METAMORFOSIS

Por Alejo Quintero.

Mientras Manuel se preparaba para la cirugía pensaba en todas las cosas que podrían cambiar en su vida. No iba a ser una metamorfosis como la de Gregorio Samsa, así que no despertaría una mañana cualquiera para encontrarse convertido en un monstruoso insecto. Era cierto que internamente seguiría siendo la misma persona pero, definitivamente dejar de usar las gafas era algo que, incluso en el sentido exacto de la expresión, le permitiría ver la vida de una manera diferente.

Tal vez fue gracias a estar inmerso en cavilaciones de ese estilo que no se dio cuenta cuando la enfermera castigo una de sus nalgas con una inyección ni tuvo absoluta conciencia de cómo fue que entró a la sala de cirugía. Una vocecita amable lo volvió a la realidad mientras la silla en la que estaba sentado se reclinaba y una mano suave le entregaba una pelotita antiestrés: ‘Relajadito y tranquilo que esto no se demora nada.’


Manuel usaba gafas desde los 4 años cuando por culpa de una ambliopía inocultable le descubrieron un defecto visual con nombre de insulto: ‘Astigmatismo hipermetrópico compuesto’. Jamás aceptó utilizar lentes de contacto, porque siempre pensó que era muy alto costo de incomodidad que se debía pagar por la vanidad, y alguna vez que le pregunté sobre la posibilidad de una cirugía me explicó que no solo sentía miedo por el riesgo propio de la intervención sino que se imaginaba ‘mutilado’ sin sus indispensables gafas. Desconozco con certeza las razones para su cambio de opinión pero estoy seguro que están relacionadas con la confianza que le ofrece todo lo que tiene que ver con tecnología.


Vendaron su ojo izquierdo y la vocecita amable empezó a narrar detalladamente cada una de las acciones que ocurrían en torno a su ojo derecho.
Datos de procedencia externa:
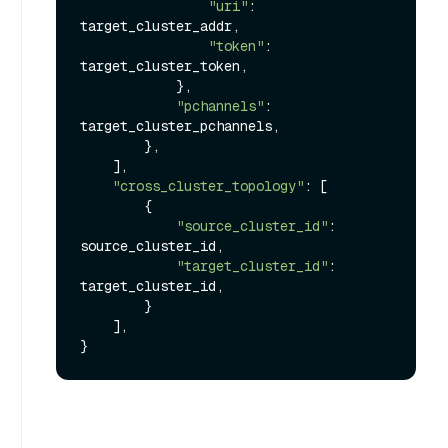
"uri"
: 
target_cluster_addr,

"token"
: 
target_cluster_token,

            },

"pchannels"
: 
target_cluster_pchannels,

        },

    ],

"cross_cluster_topology"
: [

        {

"source_cluster_id"
: 
source_cluster_id,

"target_cluster_id"
: 
target_cluster_id,

        }

    ],
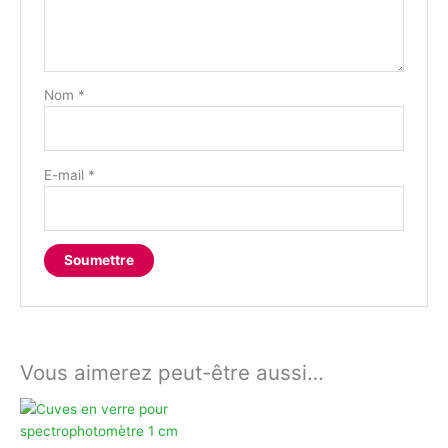
Nom
*
E-mail
*
Vous aimerez peut-être aussi…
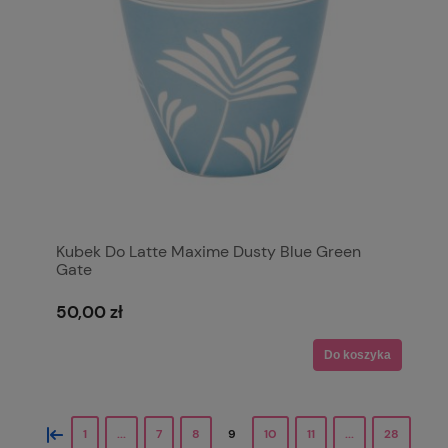
Kubek Do Latte Maxime Dusty Blue Green
Gate
50,00 zł
Do koszyka
«
1
...
7
8
9
10
11
...
28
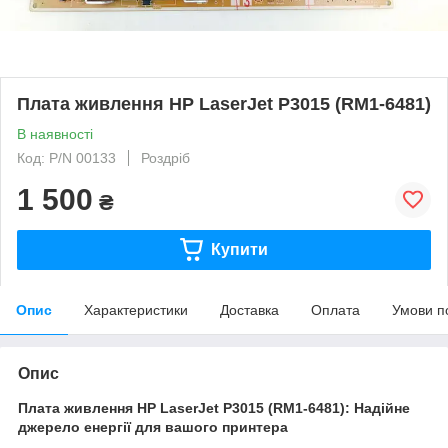
Плата живлення HP LaserJet P3015 (RM1-6481)
В наявності
Код: P/N 00133
Роздріб
1 500
₴
Купити
Опис
Характеристики
Доставка
Оплата
Умови п
Опис
Плата живлення HP LaserJet P3015 (RM1-6481): Надійне
джерело енергії для вашого принтера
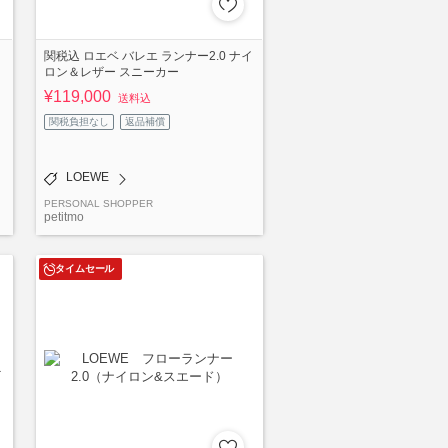
関税込 ロエベ バレエ ランナー2.0 ナイ
ロン＆レザー スニーカー
¥119,000
送料込
関税負担なし
返品補償
LOEWE
PERSONAL SHOPPER
petitmo
タイムセール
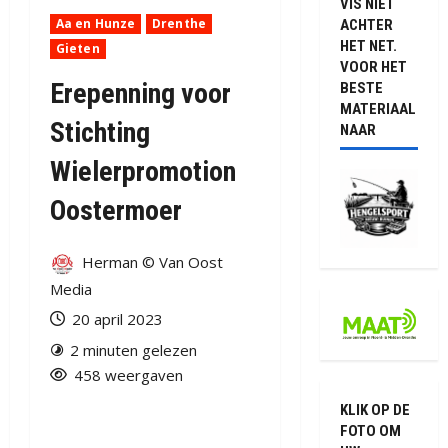
VIS NIET
Aa en Hunze
Drenthe
ACHTER
HET NET.
Gieten
VOOR HET
Erepenning voor
BESTE
MATERIAAL
Stichting
NAAR
Wielerpromotion
Oostermoer
Herman © Van Oost
Media
20 april 2023
2 minuten gelezen
458 weergaven
KLIK OP DE
FOTO OM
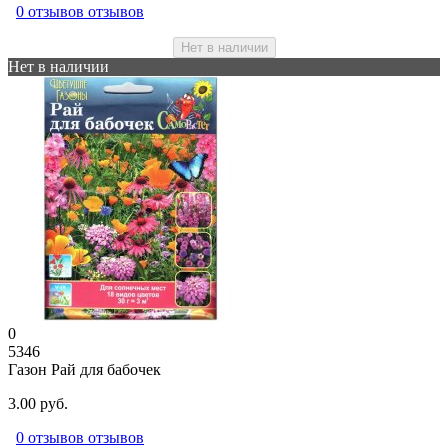
0 отзывов отзывов
Нет в наличии
Нет в наличии
0
5346
Газон Рай для бабочек
3.00 руб.
0 отзывов отзывов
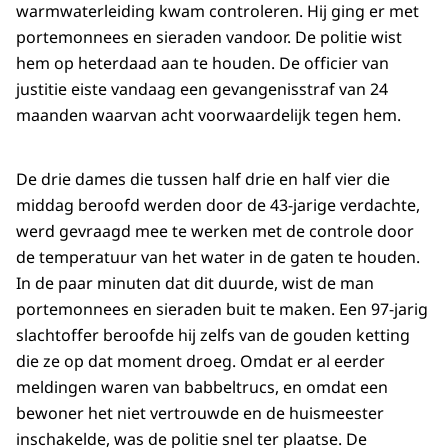
warmwaterleiding kwam controleren. Hij ging er met
portemonnees en sieraden vandoor. De politie wist
hem op heterdaad aan te houden. De officier van
justitie eiste vandaag een gevangenisstraf van 24
maanden waarvan acht voorwaardelijk tegen hem.
De drie dames die tussen half drie en half vier die
middag beroofd werden door de 43-jarige verdachte,
werd gevraagd mee te werken met de controle door
de temperatuur van het water in de gaten te houden.
In de paar minuten dat dit duurde, wist de man
portemonnees en sieraden buit te maken. Een 97-jarig
slachtoffer beroofde hij zelfs van de gouden ketting
die ze op dat moment droeg. Omdat er al eerder
meldingen waren van babbeltrucs, en omdat een
bewoner het niet vertrouwde en de huismeester
inschakelde, was de politie snel ter plaatse. De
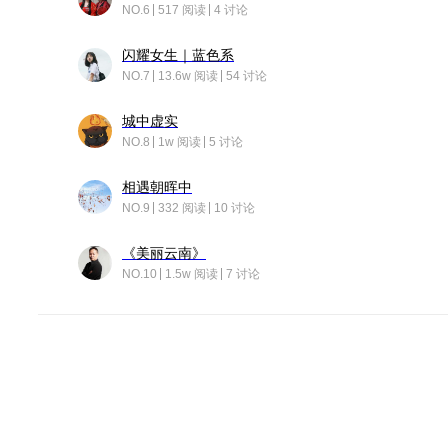
NO.6
517 阅读
4 讨论
闪耀女生｜蓝色系
NO.7
13.6w 阅读
54 讨论
城中虚实
NO.8
1w 阅读
5 讨论
相遇朝晖中
NO.9
332 阅读
10 讨论
《美丽云南》
NO.10
1.5w 阅读
7 讨论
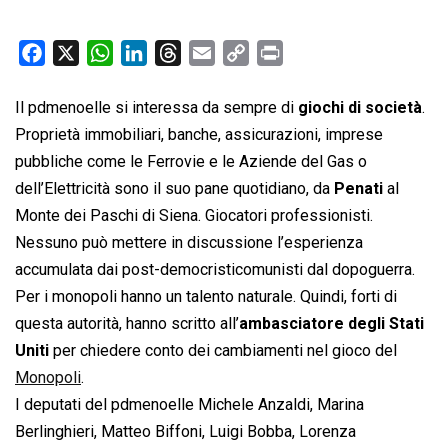
F
X
W
L
T
E
C
P
a
h
i
h
m
o
r
c
a
n
r
a
p
i
Il pdmenoelle si interessa da sempre di
giochi di società
.
e
t
k
e
i
y
n
Proprietà immobiliari, banche, assicurazioni, imprese
b
s
e
a
l
L
t
pubbliche come le Ferrovie e le Aziende del Gas o
o
A
d
d
i
dell’Elettricità sono il suo pane quotidiano, da
Penati
al
o
p
I
s
n
Monte dei Paschi di Siena. Giocatori professionisti.
k
p
n
k
Nessuno può mettere in discussione l’esperienza
accumulata dai post-democristicomunisti dal dopoguerra.
Per i monopoli hanno un talento naturale. Quindi, forti di
questa autorità, hanno scritto all’
ambasciatore degli Stati
Uniti
per chiedere conto dei cambiamenti nel gioco del
Monopoli
.
I deputati del pdmenoelle Michele Anzaldi, Marina
Berlinghieri, Matteo Biffoni, Luigi Bobba, Lorenza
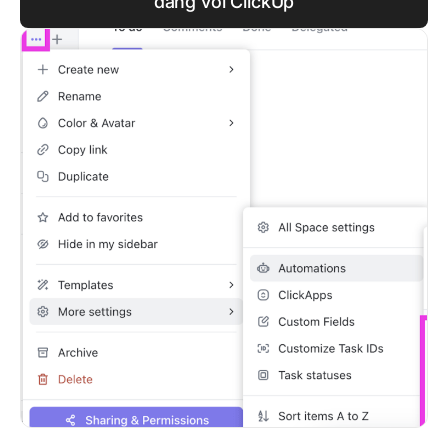
dàng với ClickUp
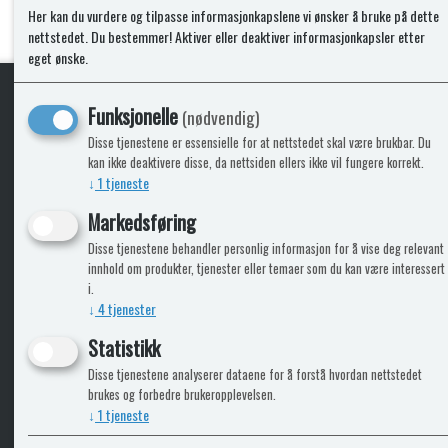
Her kan du vurdere og tilpasse informasjonkapslene vi ønsker å bruke på dette
nettstedet. Du bestemmer! Aktiver eller deaktiver informasjonkapsler etter
eget ønske.
Funksjonelle
(nødvendig)
KLikk & hent
Disse tjenestene er essensielle for at nettstedet skal være brukbar. Du
kan ikke deaktivere disse, da nettsiden ellers ikke vil fungere korrekt.
↓
1
tjeneste
Markedsføring
ICARAVANGRUPPEN
INFO
Disse tjenestene behandler personlig informasjon for å vise deg relevant
innhold om produkter, tjenester eller temaer som du kan være interessert
Trumadeler.no
Leverin
i.
Caravan.no
↓
4
tjenester
Fritidsvarehuset.no
Statistikk
Bobilkjeden - iCaravan Tromsø
Disse tjenestene analyserer dataene for å forstå hvordan nettstedet
brukes og forbedre brukeropplevelsen.
↓
1
tjeneste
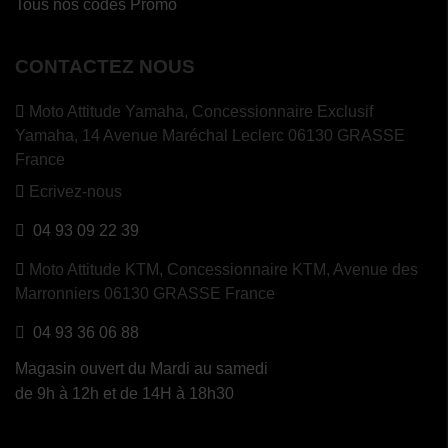
Tous nos codes Promo
CONTACTEZ NOUS
Moto Attitude Yamaha,
Concessionnaire Exclusif
Yamaha, 14 Avenue Maréchal Leclerc 06130 GRASSE
France
Ecrivez-nous
04 93 09 22 39
Moto Attitude KTM,
Concessionnaire KTM, Avenue des
Marronniers 06130 GRASSE France
04 93 36 06 88
Magasin ouvert du Mardi au samedi
de 9h à 12h et de 14H à 18h30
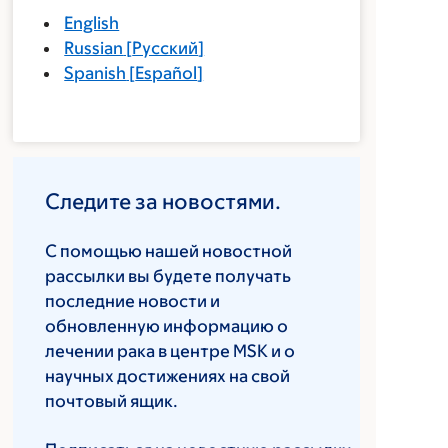
English
Russian
[
Русский
]
Spanish
[
Español
]
Следите за новостями.
С помощью нашей новостной
рассылки вы будете получать
последние новости и
обновленную информацию о
лечении рака в центре MSK и о
научных достижениях на свой
почтовый ящик.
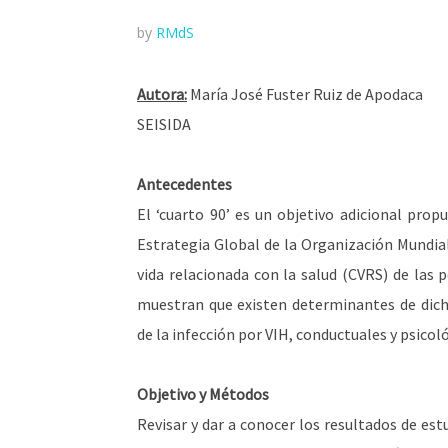
by
RMdS
Autora:
María José Fuster Ruiz de Apodaca
SEISIDA
Antecedentes
El ‘cuarto 90’ es un objetivo adicional prop
Estrategia Global de la Organización Mundial 
vida relacionada con la salud (CVRS) de las 
muestran que existen determinantes de dich
de la infección por VIH, conductuales y psicol
Objetivo y Métodos
Revisar y dar a conocer los resultados de es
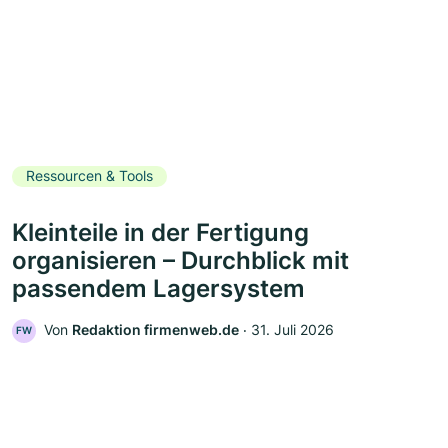
Ressourcen & Tools
Kleinteile in der Fertigung
organisieren – Durchblick mit
passendem Lagersystem
Von
Redaktion firmenweb.de
‧
31. Juli 2026
FW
Manuel quiso abstraerse y fijó su mirada en una lucecita del fondo que debía ser el emisor de láser pero que no podía identificar con claridad. ‘La mejor manera de prevenir la angustia es hacer que la mente como que se aparte del cuerpo, así como cuando te ataca la nostalgia’, me dijo. Entonces se perdió en elucubraciones de él mismo haciendo cosas que definitivamente se disfrutan mejor cuando no se usan gafas. Se imaginó en una playa, maravillado con la inmensidad del mar; se imaginó disputando un partido de fútbol con sus amigos sin las malditas palabras del árbitro: ‘usted, el de las gafas, se las quita antes de entrar a la cancha’; se imaginó extasiado en los placeres del amor con su adorada mujercita, recorriendo con la vista cada centímetro de su cuerpo (el de ella por supuesto), sacando el máximo provecho de su visión 20/20. Y de pronto, en un instante indeterminado cuando los pensamientos se hacían más interesantes, un contundente olor a chicharrón lo volvió a la realidad. El láser acababa de actuar sobre el tejido de su córnea. Ahora veía con nitidez al emisor de láser que había obrado el milagro y que además había infestado la sala de cirugía con ese inconfundible aroma culinario.

La experiencia con el segundo ojo fue similar y al final la dulce voz que lo acompañó todo el tiempo lo felicitó: ‘Has sido un paciente muy juicioso, ganaste el concurso de congelados’. El sonrió y concluyó con un juego de palabras: ‘es sólo asumir el rol y ser paciente’.

Cuando hablé con Manuel se encontraba en una especie de crisálida que su madre había adaptado, un cuarto de tinieblas absolutas donde al lado de la cama había una lámpara de luz muy tenue que permanecía apagada, un radio con reproductor de CD y cuatro cajas con sendos audiolibros cada uno compuesto por 3 discos, porque como bien dijo: ‘lo único capaz de librarme del aburrimiento de mis momentos de soledad, que parecen eternos, es leer, así sea con los oídos.’ Y allí desde su crisálida me narró su experiencia y me pidió que escribiera algo sobre eso. Tuve que esperar a que viéramos mejor para hacerlo.